Assessora técnica do Instituto de Desenvolvimento do Norte e Nordeste de Minas Gerais (Idene), Naiara de Oliveira Santos apresentou o projeto dos Kits Fotovoltaicos, distribuídos para comunidades que têm dificuldade de acesso à energia elétrica. São distribuídos sistemas integrados de captação e conversão de energia solar em energia elétrica, para energizar poços artesianos.
Marina Zimmerman, assessora técnica do Instituto CNA, da Confederação da Agricultura e Pecuária do Brasil, falou sobre o Projeto Forrageiras para o Semiárido, em parceria com a Empresa Brasileira de Pesquisa Agropecuária (Embrapa). Trata-se do apoio ao cultivo de gramíneas e plantas resistentes à seca para servir como pasto e alimentação de ovinos e bovinos.
O representante da Cáritas Diocesana, Alecson Jardim, apresentou programas realizados em parceria com a Articulação do Semiárido (ASA) para melhorar a convivência com o clima. São atendidas comunidades tradicionais e agricultores em situação de pobreza, especialmente moradores de assentamento da reforma agrária.
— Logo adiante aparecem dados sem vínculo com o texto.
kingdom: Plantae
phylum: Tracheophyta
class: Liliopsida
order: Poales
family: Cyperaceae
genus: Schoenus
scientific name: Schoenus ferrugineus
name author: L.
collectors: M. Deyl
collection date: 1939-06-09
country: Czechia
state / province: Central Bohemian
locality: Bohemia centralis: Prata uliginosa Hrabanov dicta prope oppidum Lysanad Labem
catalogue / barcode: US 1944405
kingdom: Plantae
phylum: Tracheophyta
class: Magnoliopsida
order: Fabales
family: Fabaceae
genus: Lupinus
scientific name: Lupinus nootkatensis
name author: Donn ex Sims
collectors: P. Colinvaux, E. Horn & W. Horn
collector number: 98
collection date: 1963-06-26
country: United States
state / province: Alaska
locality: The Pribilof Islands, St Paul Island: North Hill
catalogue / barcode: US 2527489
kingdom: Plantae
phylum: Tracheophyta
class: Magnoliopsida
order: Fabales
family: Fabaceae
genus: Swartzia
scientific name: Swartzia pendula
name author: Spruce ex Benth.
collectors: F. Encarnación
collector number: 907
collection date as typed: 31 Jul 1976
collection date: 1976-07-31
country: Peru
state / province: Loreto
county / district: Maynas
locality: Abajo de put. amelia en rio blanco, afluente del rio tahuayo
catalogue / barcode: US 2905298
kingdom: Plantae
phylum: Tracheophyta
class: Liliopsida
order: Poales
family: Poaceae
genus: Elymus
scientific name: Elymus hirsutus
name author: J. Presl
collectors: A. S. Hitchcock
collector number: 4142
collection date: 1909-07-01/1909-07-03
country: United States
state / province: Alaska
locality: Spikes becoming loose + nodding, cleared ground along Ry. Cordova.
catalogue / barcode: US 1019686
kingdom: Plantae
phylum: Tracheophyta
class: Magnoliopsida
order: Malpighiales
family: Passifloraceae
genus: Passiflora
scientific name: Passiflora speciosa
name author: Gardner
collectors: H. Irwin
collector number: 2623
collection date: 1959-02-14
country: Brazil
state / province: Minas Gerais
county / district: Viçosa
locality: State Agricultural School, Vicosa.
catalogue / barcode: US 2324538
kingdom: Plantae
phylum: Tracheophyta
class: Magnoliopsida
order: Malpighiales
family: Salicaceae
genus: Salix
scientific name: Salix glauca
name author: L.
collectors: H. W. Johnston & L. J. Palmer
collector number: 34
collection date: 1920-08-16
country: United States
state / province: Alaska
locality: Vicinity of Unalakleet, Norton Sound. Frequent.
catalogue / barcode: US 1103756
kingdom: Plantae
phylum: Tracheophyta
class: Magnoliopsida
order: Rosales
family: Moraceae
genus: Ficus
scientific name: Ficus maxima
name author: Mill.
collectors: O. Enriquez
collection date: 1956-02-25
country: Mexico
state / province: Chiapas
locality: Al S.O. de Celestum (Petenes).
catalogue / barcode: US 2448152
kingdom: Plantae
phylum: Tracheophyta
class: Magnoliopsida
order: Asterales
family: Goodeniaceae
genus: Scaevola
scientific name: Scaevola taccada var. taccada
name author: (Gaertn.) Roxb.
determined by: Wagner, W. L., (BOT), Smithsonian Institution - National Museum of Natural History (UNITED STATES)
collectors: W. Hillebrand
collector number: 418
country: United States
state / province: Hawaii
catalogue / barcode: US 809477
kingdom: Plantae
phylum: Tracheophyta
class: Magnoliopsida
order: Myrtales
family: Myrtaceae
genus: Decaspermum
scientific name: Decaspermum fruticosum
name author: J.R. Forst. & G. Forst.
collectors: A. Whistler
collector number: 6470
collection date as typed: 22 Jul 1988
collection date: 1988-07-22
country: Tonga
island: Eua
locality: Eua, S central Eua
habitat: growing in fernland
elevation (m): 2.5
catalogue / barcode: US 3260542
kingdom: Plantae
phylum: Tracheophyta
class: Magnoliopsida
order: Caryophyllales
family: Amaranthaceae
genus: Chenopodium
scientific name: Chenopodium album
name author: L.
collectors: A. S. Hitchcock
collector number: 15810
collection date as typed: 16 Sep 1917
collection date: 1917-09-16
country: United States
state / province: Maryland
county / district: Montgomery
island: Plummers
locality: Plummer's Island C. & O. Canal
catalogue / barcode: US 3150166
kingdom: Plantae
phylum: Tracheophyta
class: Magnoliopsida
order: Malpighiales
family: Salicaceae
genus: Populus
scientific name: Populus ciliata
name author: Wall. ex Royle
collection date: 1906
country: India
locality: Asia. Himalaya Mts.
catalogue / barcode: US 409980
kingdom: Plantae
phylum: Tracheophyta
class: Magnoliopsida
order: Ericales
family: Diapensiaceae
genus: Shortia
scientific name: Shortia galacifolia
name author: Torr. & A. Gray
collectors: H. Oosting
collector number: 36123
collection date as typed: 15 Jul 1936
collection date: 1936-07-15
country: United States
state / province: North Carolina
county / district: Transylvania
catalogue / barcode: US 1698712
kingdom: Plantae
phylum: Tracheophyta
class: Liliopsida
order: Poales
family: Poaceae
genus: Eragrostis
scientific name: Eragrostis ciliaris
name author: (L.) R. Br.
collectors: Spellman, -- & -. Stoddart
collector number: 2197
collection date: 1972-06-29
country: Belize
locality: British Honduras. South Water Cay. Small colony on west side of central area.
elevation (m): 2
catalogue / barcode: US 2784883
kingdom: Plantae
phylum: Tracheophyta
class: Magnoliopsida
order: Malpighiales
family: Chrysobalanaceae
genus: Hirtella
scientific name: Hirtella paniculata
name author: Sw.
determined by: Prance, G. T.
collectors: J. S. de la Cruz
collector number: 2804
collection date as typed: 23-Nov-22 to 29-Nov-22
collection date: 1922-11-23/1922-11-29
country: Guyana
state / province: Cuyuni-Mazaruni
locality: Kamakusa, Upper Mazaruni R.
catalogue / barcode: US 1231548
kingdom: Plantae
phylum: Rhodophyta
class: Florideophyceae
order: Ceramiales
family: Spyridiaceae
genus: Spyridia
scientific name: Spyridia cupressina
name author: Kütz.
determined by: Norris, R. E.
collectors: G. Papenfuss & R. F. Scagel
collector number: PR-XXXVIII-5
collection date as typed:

Especialistas relatam danos ambientais, sociais e agrícolas das mudanças no clima
Na parte da tarde, especialistas falaram dos impactos negativos da crise climática para o Jequitinhonha.
A professora Larissa Bianca de Souza Quaresma, integrante do Grupo de Estudos dos Povos Indígenas de Minas Gerais, afirmou que as variações do clima reduzem a disponibilidade de recursos naturais, comprometem sua qualidade, trazem prejuízos à produção agrícola e ainda geram uma infinidade de danos sociais, um deles a migração de pessoas fugindo da seca e das adversidades.
Professor do Instituto Federal de Educação, Ciência e Tecnologia do Norte de Minas, Vico Mendes fez um relato sobre a redução da vazão do Rio Araçuaí ao longo dos anos, impactada principalmente pela supressão da vegetação nativa do cerrado e pela introdução da monocultura do eucalipto na região. Ele denunciou que metade das áreas de chapadas do Jequitinhonha foram transformadas em áreas do monocultivo dessa árvore, provocando o fim de nascentes.
Segundo o professor de Manejo de Solos e Agroecologia da Universidade Federal dos Vales do Jequitinhonha e Mucuri, Claudenir Fávero, a agricultura predatória contribui com 27% do aumento da temperatura.
Um dos empreendimentos que já causaram muitos danos ao Jequitinhonha, segundo o professor, é a Usina Hidrelétrica de Irapé. Além de expulsar ribeirinhos, ela oferece água com alto teor de acidez e metais pesados, com risco à saúde de pessoas e animais. Ele prevê que a acidez pode provocar corrosão da rocha onde está a usina e seu rompimento.